__Data__.
:::
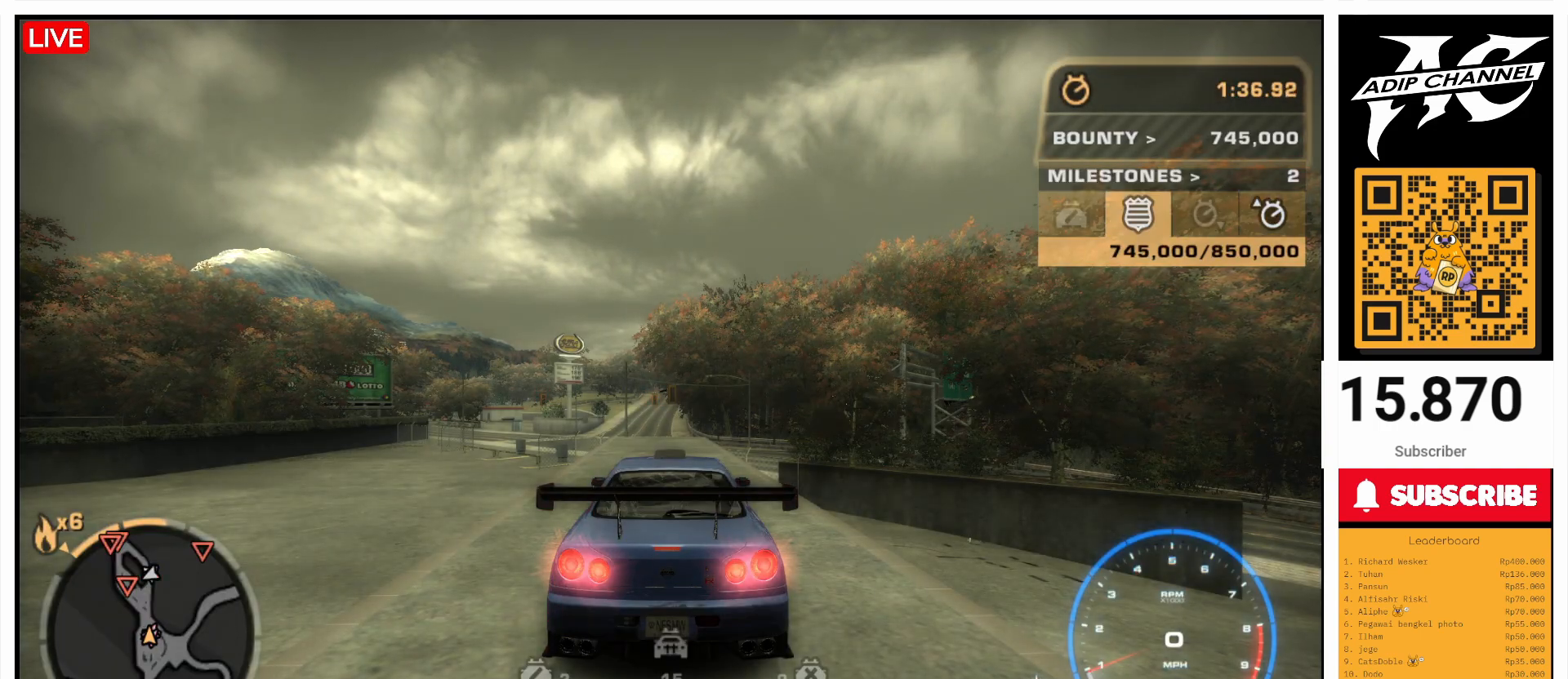
{"buttons": [], "left_stick": "center", "events": []}
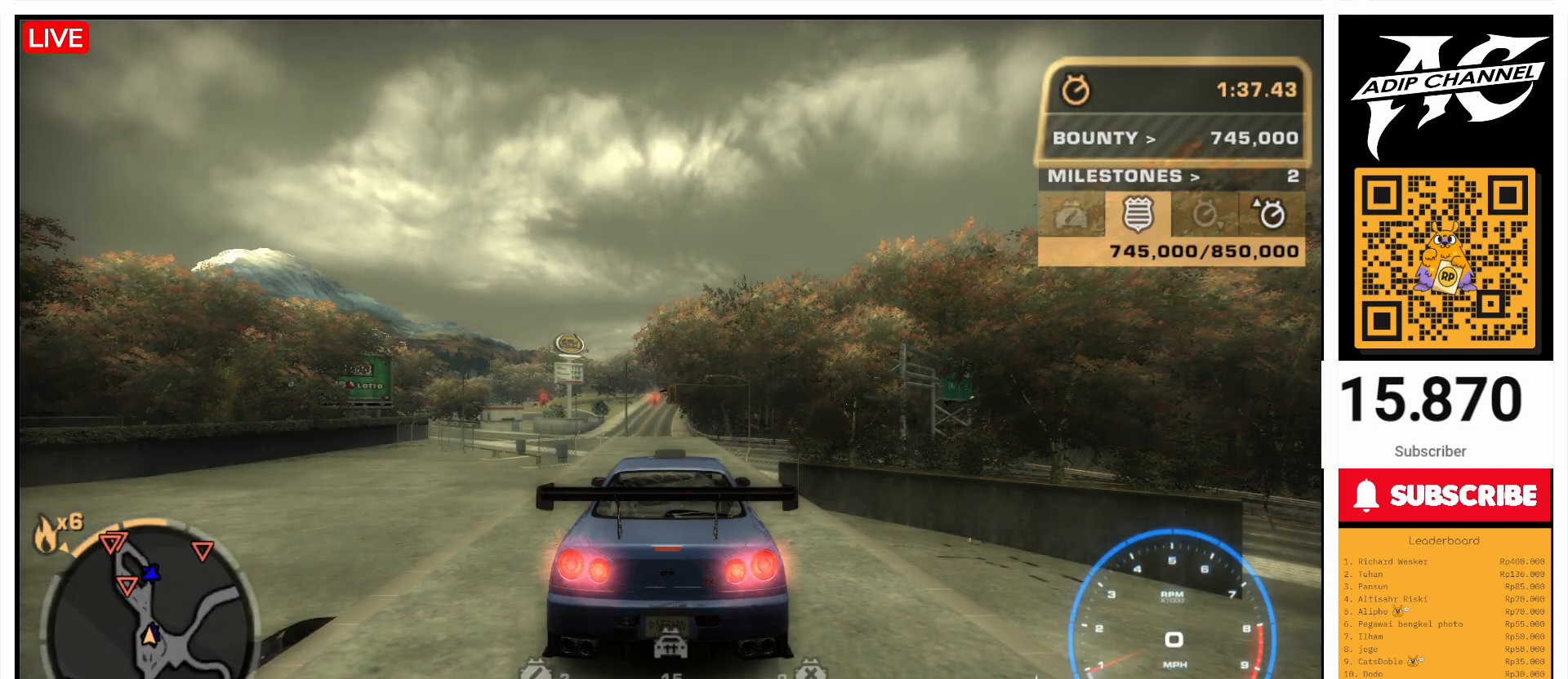
{"buttons": [], "left_stick": "center", "events": []}
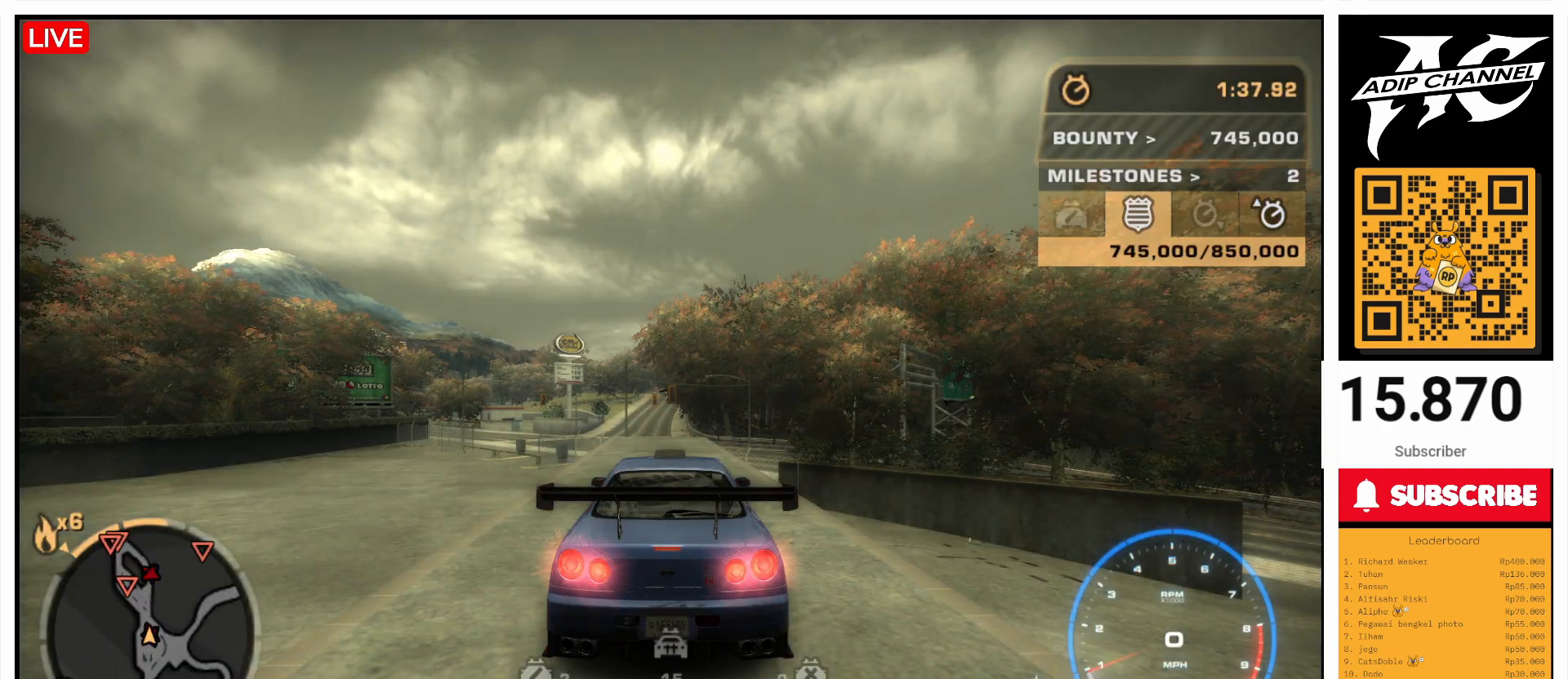
{"buttons": [], "left_stick": "center", "events": []}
:::
Reproduce each line above exactly, but not a single picture.

__Task response__.
{"buttons": [], "left_stick": "center", "events": []}
{"buttons": [], "left_stick": "center", "events": []}
{"buttons": [], "left_stick": "center", "events": []}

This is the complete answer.